Peter S. Lynch (1944)
Year of Election or Appointment: 2003
Member of the Advisory Board
Mr. Lynch also serves as a Member of the Advisory Board of other Fidelity® funds. Mr. Lynch is Vice Chairman and a Director of Fidelity Management & Research Company LLC (investment adviser firm). In addition, Mr. Lynch serves as a Trustee of Boston College and as the Chairman of the Inner-City Scholarship Fund. Previously, Mr. Lynch served as Vice Chairman and a Director of FMR Co., Inc. (investment adviser firm) and on the Special Olympics International Board of Directors (1997-2006).
Craig S. Brown (1977)
Year of Election or Appointment: 2019
Assistant Treasurer
Mr. Brown also serves as Assistant Treasurer of other funds. Mr. Brown is an employee of Fidelity Investments (2013-present).
John J. Burke III (1964)

§

PROBLEMS TO SOLVE.
A: Answer these from the fund officer listing:
(i) During which years did Mr. Lynch serve on the Special Olympics International Board of Directors?
(ii) In what year was Craig S. Brown elected or appointed?
(iii) What is the name of the fund that Mr. Lynch chairs?
B: Please resume the fund officer listing from the point it stops.

Saved data entries:
§

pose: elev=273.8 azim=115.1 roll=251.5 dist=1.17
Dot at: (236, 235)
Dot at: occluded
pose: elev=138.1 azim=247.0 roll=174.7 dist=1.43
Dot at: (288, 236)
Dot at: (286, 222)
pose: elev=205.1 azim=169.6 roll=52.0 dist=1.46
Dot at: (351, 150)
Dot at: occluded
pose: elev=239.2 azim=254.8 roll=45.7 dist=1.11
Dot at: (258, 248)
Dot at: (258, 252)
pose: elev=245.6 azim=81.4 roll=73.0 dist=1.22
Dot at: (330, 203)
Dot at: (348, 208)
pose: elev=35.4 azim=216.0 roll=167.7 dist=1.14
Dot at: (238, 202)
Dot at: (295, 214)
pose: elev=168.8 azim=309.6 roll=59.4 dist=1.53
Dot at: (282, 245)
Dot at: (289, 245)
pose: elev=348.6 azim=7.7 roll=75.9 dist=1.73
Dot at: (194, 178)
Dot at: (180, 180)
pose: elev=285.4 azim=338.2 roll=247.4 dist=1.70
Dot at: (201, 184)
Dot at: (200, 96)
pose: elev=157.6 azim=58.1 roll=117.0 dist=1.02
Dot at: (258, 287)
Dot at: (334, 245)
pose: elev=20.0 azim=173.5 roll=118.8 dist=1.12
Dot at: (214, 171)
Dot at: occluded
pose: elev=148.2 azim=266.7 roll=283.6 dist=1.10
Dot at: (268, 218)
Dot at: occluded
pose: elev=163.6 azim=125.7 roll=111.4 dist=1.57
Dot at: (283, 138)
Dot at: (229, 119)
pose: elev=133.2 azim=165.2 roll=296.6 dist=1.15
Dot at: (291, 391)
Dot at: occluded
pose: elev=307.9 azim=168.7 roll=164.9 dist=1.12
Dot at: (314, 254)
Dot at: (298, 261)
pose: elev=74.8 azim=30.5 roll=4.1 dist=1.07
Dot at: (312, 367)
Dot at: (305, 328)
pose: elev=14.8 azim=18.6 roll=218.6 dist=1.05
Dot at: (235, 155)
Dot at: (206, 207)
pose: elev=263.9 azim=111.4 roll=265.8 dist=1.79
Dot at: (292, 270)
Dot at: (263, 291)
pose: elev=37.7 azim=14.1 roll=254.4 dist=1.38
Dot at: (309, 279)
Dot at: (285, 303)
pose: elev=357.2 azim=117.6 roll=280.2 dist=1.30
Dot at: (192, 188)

§

RESULTS FOR THE EXERCISE.
A:
(i) 1997-2006
(ii) 2019
(iii) The Inner-City Scholarship Fund

B:
Year of Election or Appointment: 2018
Chief Financial Officer
Mr. Burke also serves as Chief Financial Officer of other funds. Mr. Burke serves as Head of Investment Operations for Fidelity Fund and Investment Operations (2018-present) and is an employee of Fidelity Investments (1998-present). Previously Mr. Burke served as head of Asset Management Investment Operations (2012-2018).
William C. Coffey (1969)
Year of Election or Appointment: 2019
Assistant Secretary
Mr. Coffey also serves as Assistant Secretary of other funds. He is Senior Vice President and Deputy General Counsel of FMR LLC (diversified financial services company, 2010-present), and is an employee of Fidelity Investments. Previously, Mr. Coffey served as Secretary and CLO of certain funds (2018-2019); CLO, Secretary, and Senior Vice President of Fidelity Management & Research Company and FMR Co., Inc. (investment adviser firms, 2018-2019); Secretary of Fidelity SelectCo, LLC and Fidelity Investments Money Management, Inc. (investment adviser firms, 2018-2019); CLO of Fidelity Management & Research (Hong Kong) Limited, FMR Investment Management (UK) Limited, and Fidelity Management & Research (Japan) Limited (investment adviser firms, 2018-2019); and Assistant Secretary of certain funds (2009-2018).
Timothy M. Cohen (1969)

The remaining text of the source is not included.